The study involved taking 16 men aged between 50 and 80 – each of whom had “lifestyle risk factors” for bowel cancer such as being overweight or physically inactive – and testing their blood both before and after a 30-minute session on an exercise bike. Blood samples from after the exercise showed high levels of IL6, and these samples were then added to bowel cancer cells in a lab.
The scientists found that the samples with high amounts of the protein slowed the growth of the cancer cells. Similarly, they reduced the extent of DNA damage to the cells – which suggests that physical activity can repair cells to create a genetically stable cell type.
“It’s important to note that exercise has such a widespread effect on our bodies so It’s very likely there are more things involved,” Dr Orange added. “But we’ve been able to establish the link between IL6 and cancer prevention.
“Understanding the process here can help develop new practical ways of preventing cancer. It helps us better understand how lifestyle like exercise reduce the risk of cancer. We can drill down into what the best kinds of exercise for this might be, but also potentially develop new drugs which might mimic the effects of exercise.

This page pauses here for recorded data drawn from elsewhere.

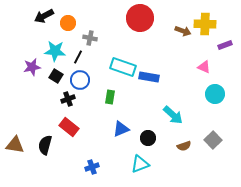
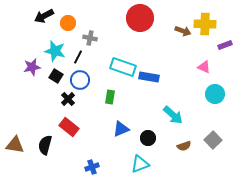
cyan star: rotated 10 degrees clockwise
black cross: rotated 24 degrees counterclockwise
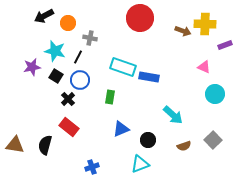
black circle: moved 2 px down
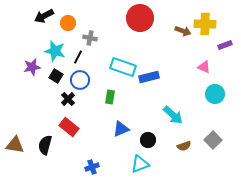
blue rectangle: rotated 24 degrees counterclockwise
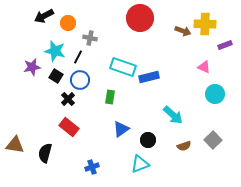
blue triangle: rotated 12 degrees counterclockwise
black semicircle: moved 8 px down
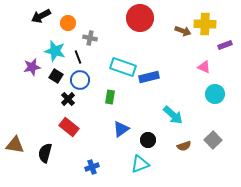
black arrow: moved 3 px left
black line: rotated 48 degrees counterclockwise
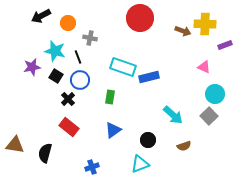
blue triangle: moved 8 px left, 1 px down
gray square: moved 4 px left, 24 px up
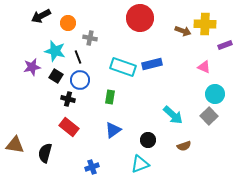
blue rectangle: moved 3 px right, 13 px up
black cross: rotated 32 degrees counterclockwise
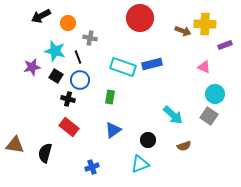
gray square: rotated 12 degrees counterclockwise
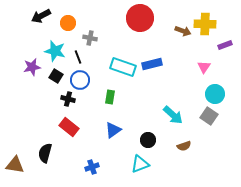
pink triangle: rotated 40 degrees clockwise
brown triangle: moved 20 px down
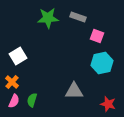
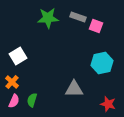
pink square: moved 1 px left, 10 px up
gray triangle: moved 2 px up
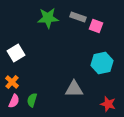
white square: moved 2 px left, 3 px up
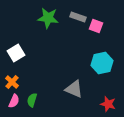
green star: rotated 10 degrees clockwise
gray triangle: rotated 24 degrees clockwise
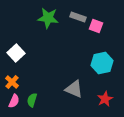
white square: rotated 12 degrees counterclockwise
red star: moved 3 px left, 5 px up; rotated 28 degrees clockwise
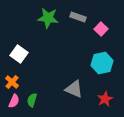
pink square: moved 5 px right, 3 px down; rotated 24 degrees clockwise
white square: moved 3 px right, 1 px down; rotated 12 degrees counterclockwise
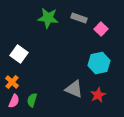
gray rectangle: moved 1 px right, 1 px down
cyan hexagon: moved 3 px left
red star: moved 7 px left, 4 px up
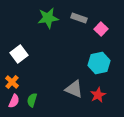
green star: rotated 15 degrees counterclockwise
white square: rotated 18 degrees clockwise
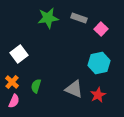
green semicircle: moved 4 px right, 14 px up
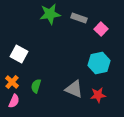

“There’s also a really positive public health message: weight is a problem for a pretty large proportion of the population – and it’s not something that’s always in our control. But what this study shows is that each time you exercise you are changing the chemical make-up in your bloodstream. So each time you exercise [regardless of your weight] you are contributing to a reduction in your risk of cancer. “
Dr Adam Odell, a senior biosciences lecturer at York St John University also worked on the study. Others involved included Dr Alastair Jordan and Dr Owen Kavanagh. Dr Odell added: “Importantly, it is not just bowel cancer risk that can be reduced by leading a more active lifestyle. Clear links exist between higher exercise levels and a lower risk of developing other cancers, such as cancers of the breast and endometrium.
“By working out a mechanism through which regular physical activity is able to produce anti-cancer effects, our study provides further support for current national and global efforts to increase exercise participation.”